Age-Dependent Role of Armc5 in Mouse Adrenal: From Hypo- to Hyper Function

Presentation Number: MON 360
Date of Presentation: April 3rd, 2017

Annabel Sophie Berthon*1, Fabio R. Faucz2, Stéphanie Espiard3, Ludivine Drougat4, Jerome Yves Bertherat5 and Constantine A Stratakis6
1National Institutes of Health (NIH), Bethesda, MD, 2National Institute of Health, Bethesda, MD, 3Referral Center for Rare Adrenal Diseases, Paris, France, 4INSERM U 1016, CNRS 8104, Institut Cochin, Paris Descartes University, Paris, France, 5INSERM U 1016, Cochin Institute, Paris Descartes University, Paris, France, 6Eunice Kennedy Shriver National Institute of Child Health and Human Development (NICHD), National Institutes of Health (NIH), Bethesda, MD


Mutations in Armadillo repeat containing 5 (ARMC5) gene have recently been discovered in Primary Macronodular Adrenal Hyperplasia (PMAH), a rare genetic cause of Cushing syndrome.
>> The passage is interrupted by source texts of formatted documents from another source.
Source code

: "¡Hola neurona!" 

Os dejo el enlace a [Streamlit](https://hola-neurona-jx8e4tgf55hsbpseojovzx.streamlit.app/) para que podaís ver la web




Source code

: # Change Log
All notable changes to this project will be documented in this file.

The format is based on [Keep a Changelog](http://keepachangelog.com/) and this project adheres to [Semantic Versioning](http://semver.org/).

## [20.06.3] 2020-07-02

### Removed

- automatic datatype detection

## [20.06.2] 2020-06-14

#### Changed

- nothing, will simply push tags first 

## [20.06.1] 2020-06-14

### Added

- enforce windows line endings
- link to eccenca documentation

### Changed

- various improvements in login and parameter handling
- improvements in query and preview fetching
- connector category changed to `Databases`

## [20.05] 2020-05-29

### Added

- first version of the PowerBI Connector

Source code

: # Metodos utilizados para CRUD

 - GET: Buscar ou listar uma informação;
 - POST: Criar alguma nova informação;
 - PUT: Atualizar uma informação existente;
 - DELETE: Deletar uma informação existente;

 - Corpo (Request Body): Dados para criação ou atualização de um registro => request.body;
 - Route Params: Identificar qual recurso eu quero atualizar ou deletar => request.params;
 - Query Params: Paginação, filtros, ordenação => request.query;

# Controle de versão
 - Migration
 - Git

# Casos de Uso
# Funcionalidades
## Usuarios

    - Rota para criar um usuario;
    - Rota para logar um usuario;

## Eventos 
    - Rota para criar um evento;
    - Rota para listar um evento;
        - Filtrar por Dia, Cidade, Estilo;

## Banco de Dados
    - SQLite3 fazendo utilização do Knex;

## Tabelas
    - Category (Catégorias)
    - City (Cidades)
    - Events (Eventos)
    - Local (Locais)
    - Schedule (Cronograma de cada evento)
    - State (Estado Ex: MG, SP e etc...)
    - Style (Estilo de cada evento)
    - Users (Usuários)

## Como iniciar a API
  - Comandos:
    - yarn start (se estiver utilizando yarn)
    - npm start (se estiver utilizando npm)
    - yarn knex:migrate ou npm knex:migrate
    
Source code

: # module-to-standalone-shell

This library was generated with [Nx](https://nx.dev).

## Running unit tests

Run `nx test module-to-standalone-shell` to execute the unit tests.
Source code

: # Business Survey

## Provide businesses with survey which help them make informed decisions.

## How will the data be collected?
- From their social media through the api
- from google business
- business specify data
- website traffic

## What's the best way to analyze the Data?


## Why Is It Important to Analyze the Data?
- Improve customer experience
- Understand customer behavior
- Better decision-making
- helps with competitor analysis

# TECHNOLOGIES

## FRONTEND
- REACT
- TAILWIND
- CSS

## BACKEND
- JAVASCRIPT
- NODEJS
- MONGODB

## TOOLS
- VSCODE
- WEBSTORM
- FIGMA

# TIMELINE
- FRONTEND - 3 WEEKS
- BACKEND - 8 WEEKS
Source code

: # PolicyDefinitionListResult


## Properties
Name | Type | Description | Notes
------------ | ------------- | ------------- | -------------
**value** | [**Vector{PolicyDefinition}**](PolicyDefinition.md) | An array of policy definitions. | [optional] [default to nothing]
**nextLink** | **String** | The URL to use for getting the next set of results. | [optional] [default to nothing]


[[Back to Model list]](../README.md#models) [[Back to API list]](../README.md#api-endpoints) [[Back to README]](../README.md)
These mutations inactivate ARMC5, first at the germline, and then at the somatic level, suggesting that ARMC5 may function as a tumor suppressor gene in the adrenal cortex. However, its function remains unclear. In order to better understand its role, we generated and characterized a mouse model for Armc5 deficiency. Surprisingly, most of Armc5 knockout (Armc5-/-) mice die during early embryonic development around 6.5 and 8.5 days. These embryos do not undergo proper gastrulation, as demonstrated by the absence of mesoderm development at E7.5 and they are eventually resorbed. Armc5 heterozygote mice (Armc5+/-) have normal embryonic development but at 1 year of age, they develop hypocorticosteronism associated with decreased of PKA activity in the adrenal glands. This is at least in part due to a decrease of catalytic subunit a of PKA expression both at RNA and protein level. However, this is a transient situation as shown by the elevation of corticosterone level and even hypercorticosteronism observed in a subset of our mice (N=4) at 14 months of age. This work is ongoing but, in conclusion, our preliminary data indicate that ARMC5 defects in mice provide a good analogy of what Armc5 defects cause in humans with PMAH. We also clearly show that ARMC5 is essential for early embryonic development; its role there remains to be determined.